ひとつの影は、見覚えがあった。射命丸文という鴉天狗だった筈である。
隣の影は見覚えがないが、背中から生えた羽が射命丸と同族だということを示してくれている。

「お久しぶりです。シロウさん」

「ああ。―――それにしても、よくここが分かったな。その様子からして、偶然出会ったという風には感じられないが」

「探していたのは事実ですが、場所までは半ば当てずっぽうでしたよ。とはいえ、こちとら新聞記者を名乗っていますから、目ざとさには自信がありますよ」

目ざといとはどちらかといえばマイナスな表現なのだが、わざとなのか素なのか………。
いや、記者なのだから語彙に造詣が深くない訳がないだろうし、わざとか。

「ところで、そちらの彼女は?」

「ああ、彼女は―――いや、その辺りはお二人でどうぞ。貴方を捜していた理由が彼女に関係しているのであって、私は直接関係はありませんので」

そう言って隣の少女の背中を押し、自身は一歩下がる。
対して前に押し出された女性は、勢い余って私の目と鼻の先まで飛び出してくる。
そして目があったかと思うと、そのまま硬直してしまう。
何か言いたそうにするも、口をぱくぱくさせるだけで空気の漏れる音さえ聞こえない。
仕方ないので、此方から切り口を開いてやろう。

「初めまして、でいいのかな?私はエミヤシロウと言う」

「は、はは初めまして。
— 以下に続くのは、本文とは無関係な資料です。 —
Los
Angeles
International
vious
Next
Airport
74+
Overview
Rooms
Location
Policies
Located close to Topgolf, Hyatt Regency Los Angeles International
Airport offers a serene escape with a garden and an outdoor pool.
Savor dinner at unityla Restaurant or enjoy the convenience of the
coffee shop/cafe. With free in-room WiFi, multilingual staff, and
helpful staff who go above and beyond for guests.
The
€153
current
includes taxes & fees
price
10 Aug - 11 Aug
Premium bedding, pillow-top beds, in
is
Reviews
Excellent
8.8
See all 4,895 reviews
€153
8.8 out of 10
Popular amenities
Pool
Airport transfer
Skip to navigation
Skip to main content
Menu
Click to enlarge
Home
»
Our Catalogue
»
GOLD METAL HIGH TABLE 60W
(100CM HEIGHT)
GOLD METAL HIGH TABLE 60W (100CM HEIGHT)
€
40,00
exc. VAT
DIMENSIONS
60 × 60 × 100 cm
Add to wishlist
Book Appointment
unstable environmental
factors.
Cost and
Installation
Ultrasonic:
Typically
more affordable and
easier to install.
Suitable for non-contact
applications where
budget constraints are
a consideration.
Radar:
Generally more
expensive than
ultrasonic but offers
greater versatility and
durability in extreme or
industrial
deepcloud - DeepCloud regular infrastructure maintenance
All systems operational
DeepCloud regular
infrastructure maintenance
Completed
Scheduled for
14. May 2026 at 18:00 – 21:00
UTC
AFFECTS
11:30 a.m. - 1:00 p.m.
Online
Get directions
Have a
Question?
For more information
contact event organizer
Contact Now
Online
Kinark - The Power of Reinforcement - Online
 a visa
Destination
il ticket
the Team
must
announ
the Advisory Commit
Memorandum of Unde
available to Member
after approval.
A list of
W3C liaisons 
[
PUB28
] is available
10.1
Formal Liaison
姫海棠はたてと言います!」

ツインテールを揺らしながら、勢いよく名乗る。
髪型は凛そのものだが、雰囲気は全然違うな。
まぁ、猫かぶりという前例を知る身としては、油断はできないが。

「よろしく。―――それで、一体何のようだね?私の記憶違いでなければ、君と私は初対面の筈だが」

射命丸の友人だということは何となく予想できるが、互いにさっきまで顔すら知らなかった間柄であるにも関わらず、私に用事があるとは一体。
まさか、投影のことを聞いてたかりに来たのだろうか。
少なくとも、人伝に情報を得られたとしてここまで必死になって行動を起こそうとするなんて、余程特別な理由がなければありえない。
そうなると必然的に、私の能力関係ではないかという予想が先行してしまう。
私としてはそうでないことを願いたいが、果たしてどう来るのか。

「あの、えと………その」

もじもじと身体を動かすだけで、肝心の言葉が出てこない。
とはいえ、これ以上私がどうこうできるとは思えないので、無言で彼女の言葉を待つ。
何とも言い難い雰囲気を醸し出している中、射命丸がじれったいと言わんばかりの表情で待機している。

「あっ、あの!私―――」

突如面を上げ、意を決したと言わんばかりに口を開こうとした瞬間、背後から気配が現れる。